Sunday, June 20, 2010

Watercolor and Gouache

Rhonda has been talking on her blog lately of the difficulty of critiquing one's own work. Amen. A common complaint for sure. Getting some distance helps. Squinting helps. And having a "list" of what you want in your painting helps. I also think waiting a few days and going back gives you fresh eyes. I think looking at it upside down or in a mirror can offer ideas. Laying a mat on helps focus your eyes.

I am laying a mat over this now to look at design elements. Light/dark values? Do the darks and lights "carry you through the painting?" The addition of the thrown shadows from the left of the painting helps to tie the the darks together I think. And the shadows the couple make tie them to the fence. The whites dance around through the painting nicely.
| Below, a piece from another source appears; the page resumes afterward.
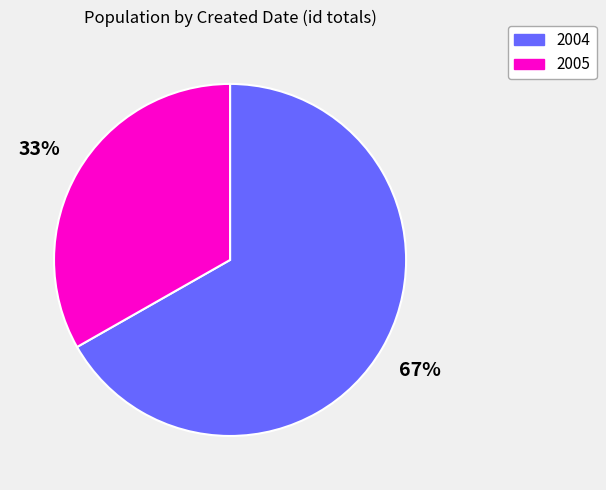

To the nearest percent, what is the difference between the largest and smallest slice percentages?

34%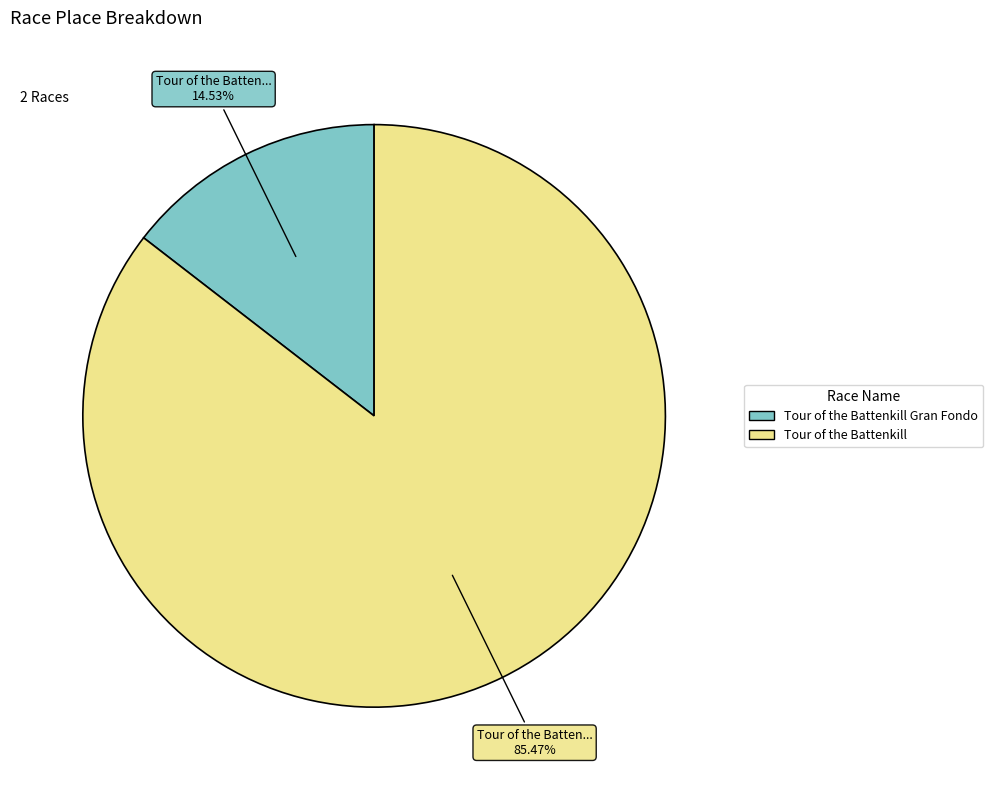

Is there a majority slice in this chart?

Yes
The center of interest seems to have the best contrasts which is what I aimed for.

One thing that I usually critique myself is temperature..does the painting make a point of being more more warm or cool rather than balanced. I see this as high key and warm.

The one area I can't make up my mind about is edges. Usually I try to have balance of soft and hard edges. The trees and flowers do have softer edges while the people and architecture have harder edges. Gouache tends to have a "flatter" look about it than transparent watercolor. For some reason, to me anyway, that brings the sharp edges more into focus.

I left the corners on the bottom left and right white. I tend to have a bad habit of putting dark shapes into corners and drawing your eye away from the center. I wonder if anyone has a problem with those spaces?

In some ways I see this as an abstract of shapes and colors. I have reworked the shadow and shapes in the center of interest and behind the umbrellas several times. That is one of the nice things about gouache. Like other opaque mediums you can go back and layer and completely change a color or shape.

It seems as though, each time I paint something I have in my head that I am going to work on one or two things more experimentally. Either I am going to explore a new medium, or a new support, or a new tool, or focus on design more, or some of the other things I mentioned above. I keep "hoping" that by doing this eventually the critique will "internalize". I'll be able to keep all those things in the back of my mind somewhat unconsciously. ('s a goal anyway.)

This painting had a working title of "Out For Lunch" but am not liking it anymore. Ideas? It is 11 x 15 on Arches hot press paper.

1 comment:

  1. Previous post - your seagull looks FANTASTIC framed!
    As far as critiquing, it's hard. Sometimes putting it away a while helps, or having it on an easel you pass frequently but not in direct line of sight so you just periodically notice it. Or getting a friend (or husband!) to help out.
    I think a blush of color in the right hand bottom corner to knock back some more of the white would be good on this one, or continue the fence, even though it isn't really there - making the darks lines fade a bit as they go off the page.
    You probably have some friends in your various art leagues to help you critique - maybe have a certain day you all get together and bring in your work and help each other out?